Все трое инстинктивно ретировались из светлого круга под фонарем, и Оскар Клемм, кавалер старой выучки, вместо ответа протянул Мадам Эглантине руку - та приняла знак внимания благосклонно, хотя вообще, как знал Мено, на обращение «барышня» сердилась. Лицо ее было бледным, глаза от сомнений и страха потемнели; зато на пальто, скроенное из добротного дедовского лодена, были нашиты войлочные аппликации в виде разноцветных ступней, пальцы которых (Оскар Клемм называл их, на саксонский манер, топырками) дерзко торчали в разные стороны.
— Вы мне позволите завязать вам шнурки? Прикиньте, моя дорогая, что будет, если вы споткнетесь.
— Розентрэгер должен сегодня говорить, — осторожно сказал Менo.
— Это хорошо, хоть раз послушать что-то другое. Шифнер нам запретил ходить туда, но, дорогие коллеги, — Клемм вдруг остановился и поднял голову, — я, со своей стороны, решил, что пора наконец набраться мужества.
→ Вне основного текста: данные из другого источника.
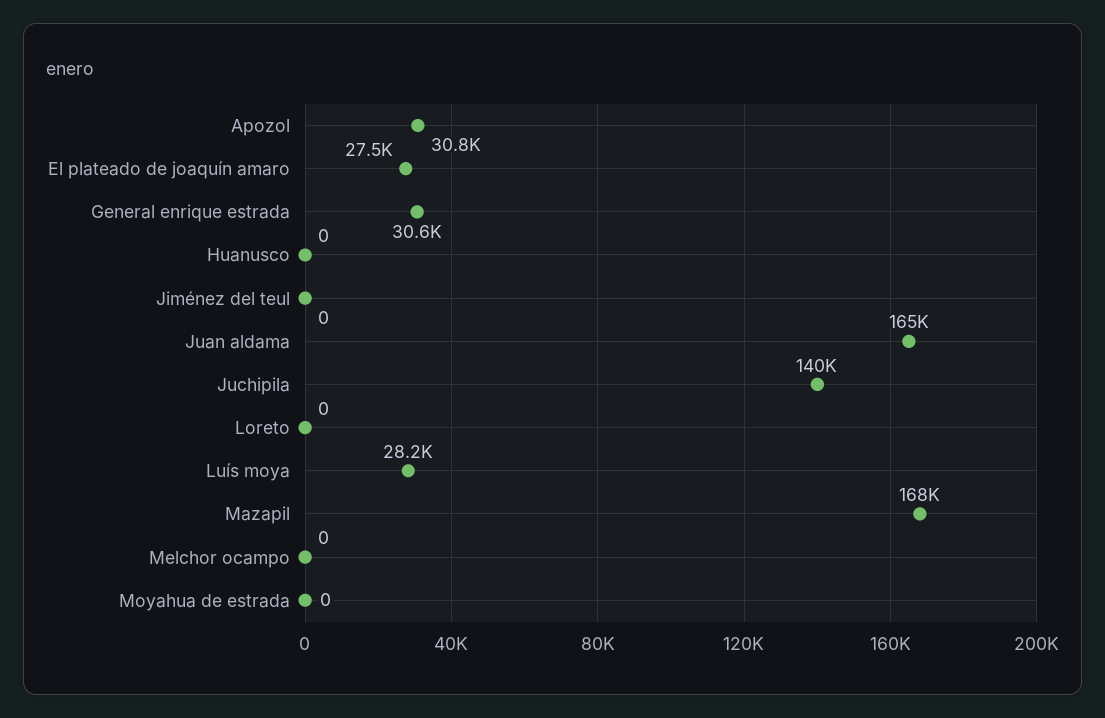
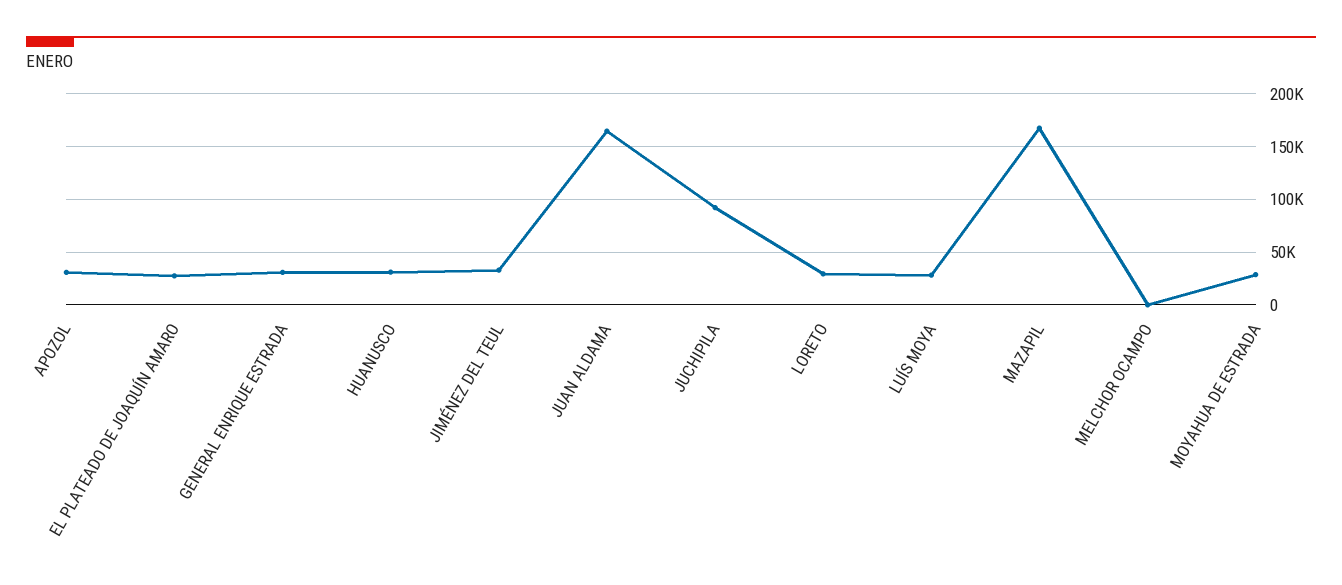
  {
    "Apozol": 30800,
    "El plateado de joaquín amaro": 27500,
    "General enrique estrada": 30600,
-   "Huanusco": 0,
+   "Huanusco": 30000,
-   "Jiménez del teul": 0,
+   "Jiménez del teul": 30000,
    "Juan aldama": 165000,
-   "Juchipila": 140000,
+   "Juchipila": 90000,
-   "Loreto": 0,
+   "Loreto": 30000,
    "Luís moya": 28200,
    "Mazapil": 168000,
    "Melchor ocampo": 0,
-   "Moyahua de estrada": 0
+   "Moyahua de estrada": 30000
  }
Церковь Святого Креста, программа Мауэрсбергера{45}. Люди стояли так тесно, что одной пожилой даме поблизости от Мено, с которой случился обморок, некуда было упасть. «Как одиноко стоит город, некогда многолюдный!»{46} Но (что очень характерно, подумал Мено) об ужасном нужно было сказать красиво, благозвучно — прозрачные голоса хора Святого Креста уже начали очаровывать слушателей, — нужно было дать сказаться гармонии, обрамленной правильной формой и преданием; когда эта музыка родилась, в ней увидели лишь приверженность традиции, хотя она хотела быть чем-то другим. Этерические голоса — и, по контрасту к ним, совершенно лишенная украшений, выжженная дотла церковь, шершавая штукатурка стен; над головами прихожан, в ореоле свечного сияния, — заклинающий сдержанную скорбь, вносящий умиротворение кантор, чьей дирижерской палочке с детской невинностью подчиняются и светло веющие вуали хорового пения, и их опора, звуки йемлиховского органа.{47}
45
Дрезденская церковь Святого Креста на Старом рынке — главный евангелически-лютеранский храм Саксонии, рассчитан на 3000 сидячих мест; знаменит своим церковным хором. В 1989 г. стал центром «Дрезденской революции». Рудольф Мауэрсбергер (1889—1971) был кантором церкви Св. Креста в 1930—1971 гг. Здесь имеется в виду программа из трех написанных им произведений для церковного хора: «Христова вечерня для прихожан церкви Святого Креста», «Дрезденский реквием» (написанный в память о бомбардировке Дрездена 13 февраля 1945 г.) и «Vater unser».
46
Часть «Дрезденского реквиема», написанная на слова Плача Иеремии (цитируемая строка — Плач Иер. 1:1).
47
«Йемлих» — знаменитая дрезденская фирма по изготовлению органов, основанная тремя братьями Йемлих (Готхельфом Фридрихом, Иоганном Готхольдом и Карлом Готлибом) в 1808 г.